Il passaggio del decreto armi per l’Ucraina nel pre-Consiglio dei ministri ha generato un’ondata di chiarimenti da Palazzo Chigi, dal ministero della Difesa e dalla Lega. Da ogni fronte governativo sono arrivate rassicurazioni: la rimozione e il reinserimento del provvedimento dall’ordine del giorno sarebbero avvenuti, assicurano, esclusivamente per ragioni tecniche. Una spiegazione che, tuttavia, non placa le tensioni interne alla maggioranza.
Meloni: “Il decreto si farà entro l’anno.
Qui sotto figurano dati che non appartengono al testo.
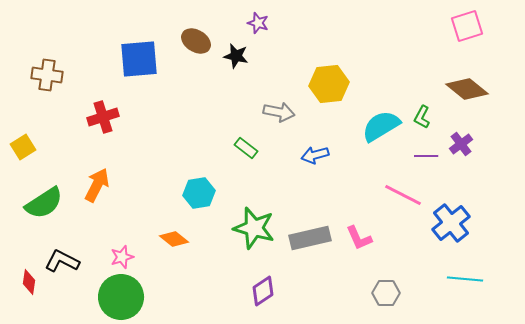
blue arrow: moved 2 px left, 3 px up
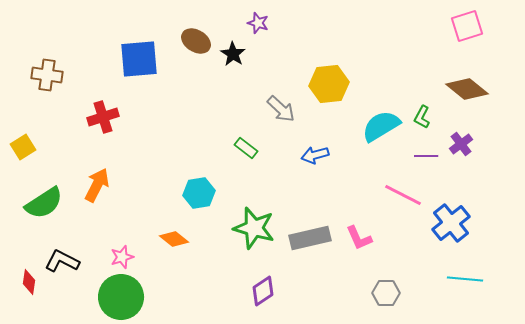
black star: moved 3 px left, 2 px up; rotated 20 degrees clockwise
gray arrow: moved 2 px right, 3 px up; rotated 32 degrees clockwise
Difendiamo l’Ucraina, non la guerra”
La presidente del Consiglio Giorgia Meloni, impegnata in Bahrein come ospite d’onore alla 46ª sessione del Consiglio di cooperazione del Golfo, ha ribadito pubblicamente che il decreto sarà varato entro il 31 dicembre 2025, data in cui scade l’attuale cornice normativa per l’invio di aiuti militari a Kiev.
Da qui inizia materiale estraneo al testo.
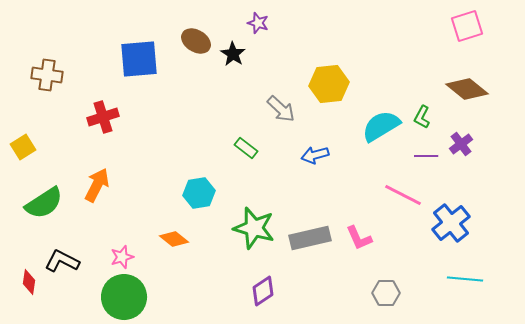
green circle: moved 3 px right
“La possibilità di inviare aiuti all’Ucraina scade il 31 dicembre e prima di quella data faremo altri Consigli dei ministri”, ha spiegato la premier, aggiungendo che “noi lavoriamo per la pace”, ma che finché il conflitto prosegue “faremo quello che abbiamo sempre fatto per aiutare l’Ucraina a difendersi”.
Meloni ha poi affrontato direttamente la questione dei negoziati internazionali, sottolineando come la guerra duri ormai da quasi quattro anni e come vi sia una disponibilità alla pace “da parte ucraina, statunitense ed europea”, mentre “ad oggi non da parte russa”.
Infine, un riferimento all’intervista rilasciata al Financial Times dall’ammiraglio Giuseppe Cavo Dragone, comandante militare della Nato, che aveva ipotizzato la possibilità di una guerra ibrida preventiva contro Mosca. Meloni ha richiamato tutti alla prudenza:
“Bisogna misurare bene cosa si dice, evitare ciò che genera confusione o spavento. Limiterei le sue considerazioni alla cybersicurezza”.

La Lega su un’altra linea: “Il via libera non è scontato”
Nelle stesse ore, la Lega prendeva posizioni diametralmente opposte rispetto a Palazzo Chigi. Matteo Salvini ha lasciato intendere ai suoi che l’approvazione del decreto armi non è affatto garantita. Il vicepremier, che continua a spingere per una riapertura di un canale politico con Mosca, ha auspicato un ritorno alla normalità nei rapporti fra Europa e Russia:
“Oggi può sembrare un pio desiderio, ma tra qualche mese spero di poter tornare a volare su Kiev e Mosca da Roma e Milano”.
A rafforzare la linea leghista è intervenuto il capogruppo al Senato, Massimiliano Romeo, che ha giudicato il decreto non “allineato al percorso negoziale” in corso. Una precisazione che arriva mentre il processo diplomatico mostra segnali di forte difficoltà: dopo la fumata nera dei colloqui al Cremlino di martedì, è saltato anche l’incontro programmato a Bruxelles fra gli inviati statunitensi Steve Witkoff e Jared Kushner e il presidente ucraino Volodymyr Zelensky.

Romeo ha però confermato la posizione del Carroccio:
“Un conto è difendere l’Ucraina, altra cosa è alimentare una guerra. Serve un provvedimento che guardi alle garanzie di sicurezza dell’Ucraina nell’ambito del piano di pace degli Stati Uniti. Una semplice proroga rischia di non essere allineata al percorso negoziale”.
L’asse leghista pro-Mosca e lo scontro sul Mes
A dare manforte alla linea di Salvini sono intervenuti anche Andrea Crippa, Claudio Borghi e Alberto Bagnai, che hanno criticato l’ipotesi di utilizzare i fondi del Mes per sbloccare i prestiti collegati agli asset russi congelati. Una soluzione che il ministro degli Esteri e vicepresidente del Consiglio, Antonio Tajani, aveva evocato a Bruxelles a margine della ministeriale Nato.
Per la Lega, l’impiego del Meccanismo europeo di stabilità a favore dell’Ucraina rappresenta una rottura ingiustificata degli equilibri europei e un ulteriore motivo di attrito con Mosca.
Un governo diviso su Kiev
Il risultato è un governo attraversato da tensioni crescenti su uno dei dossier più sensibili della politica estera italiana. Mentre Meloni rilancia la linea del sostegno militare a Kiev come strumento necessario per difendere la pace, la Lega continua a frenare, contestando sia la proroga degli aiuti sia l’utilizzo di fondi europei per sostenere l’Ucraina.